Text excerpt:
┄┄┄┄┄┄┄┄┄┄┄┄┄┄┄┄┄┄┄┄

The US national debt crossed $39 trillion on Wednesday, setting a new record less than three weeks into the US-Israeli war on Iran and sharpening questions about the administration’s ability to balance wartime spending with its pledge to reduce the deficit.
The debt reached $38 trillion in October 2025. The Committee for a Responsible Federal Budget confirmed the new milestone, with debt held by the public now exceeding $31 trillion.
JUST IN: 🇺🇸 US national debt reaches new all-time high of $39 trillion. pic.twitter.com/85EQDetyd4
— Watcher.Guru (@WatcherGuru) March 17, 2026
Maya MacGuineas, the group’s president, called the crossing “an embarrassing milestone that both parties have helped build over decades, and neither seems particularly interested in addressing.”
White House economic adviser Kevin Hassett estimated last Sunday that the Iran conflict has already cost the US more than $12 billion. The Pentagon separately asked the White House to approve a supplemental war funding request of more than $200 billion to Congress, according to the Washington Post. No end to the conflict is currently in sight.
The US national debt just crossed $39 trillion.
— TFTC (@TFTC21) March 18, 2026
It doubled in 10 years. $19.5 trillion in 2016. $39 trillion today.
The first $10 trillion took 27 years (1981–2008).
The last $9 trillion took 4 years.
Here's how fast each recent trillion was added:
$34T → $35T: 204 days (Jul… pic.twitter.com/una56SQeFZ
The administration’s fiscal year 2025 numbers, sourced from the Treasury’s Fiscal Data website, show total government spending of $7.01 trillion against $5.23 trillion in revenue — a deficit of $1.78 trillion, down $41 billion from the prior year.
White House spokesman Kush Desai credited a “government right-sizing push that has reduced federal employment to its lowest level since 1966” for the improvement. He did not address the new debt milestone directly.
Fiscal watchdogs warn the trajectory is unsustainable. “At the current growth rate, we will hit a staggering $40 trillion in national debt before this fall’s elections,” said a spokesperson for the Peter G. Peterson Foundation. “Borrowing trillion after trillion at this rapid pace with no plan in place is the definition of unsustainable.”
The Government Accountability Office flags that rising debt levels translate directly into higher borrowing costs for Americans — pushing up mortgage rates, car loans, and the prices of goods and services as businesses face tighter capital conditions.

┄┄┄┄┄┄┄┄┄┄┄┄┄┄┄┄┄┄┄┄

Stored data entries:
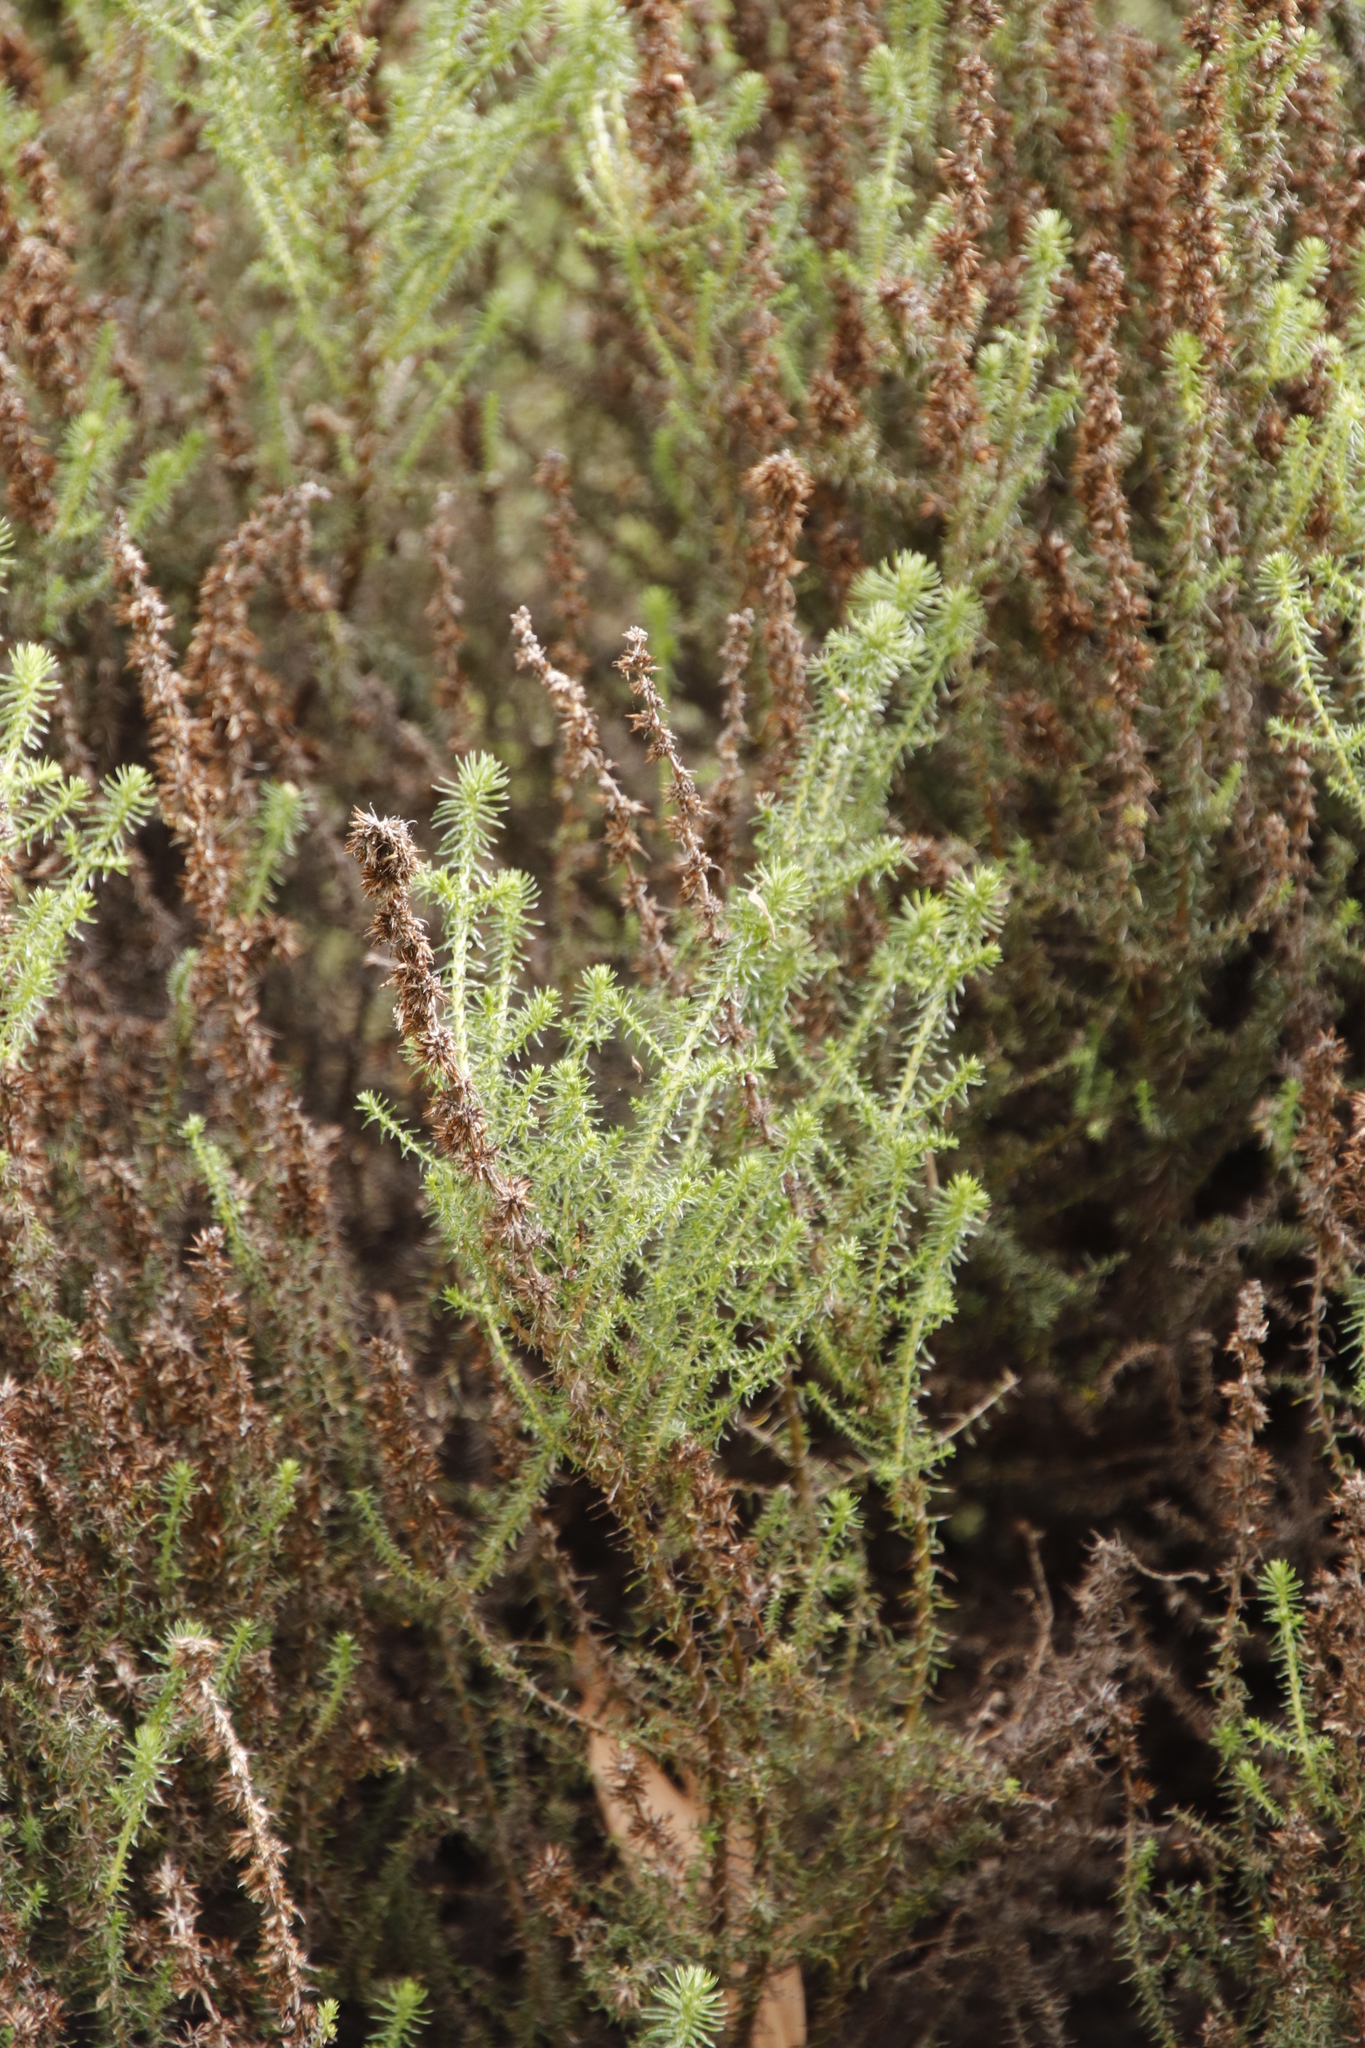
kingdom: Plantae
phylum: Tracheophyta
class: Magnoliopsida
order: Asterales
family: Asteraceae
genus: Seriphium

┄┄┄┄┄┄┄┄┄┄┄┄┄┄┄┄┄┄┄┄

Your task: Translate this sentence from the article on the US national debt into Spanish: "The debt reached $38 trillion in October 2025." These rows have no connection to the article on the US national debt.

Output: La deuda alcanzó los 38 billones de dólares en octubre de 2025.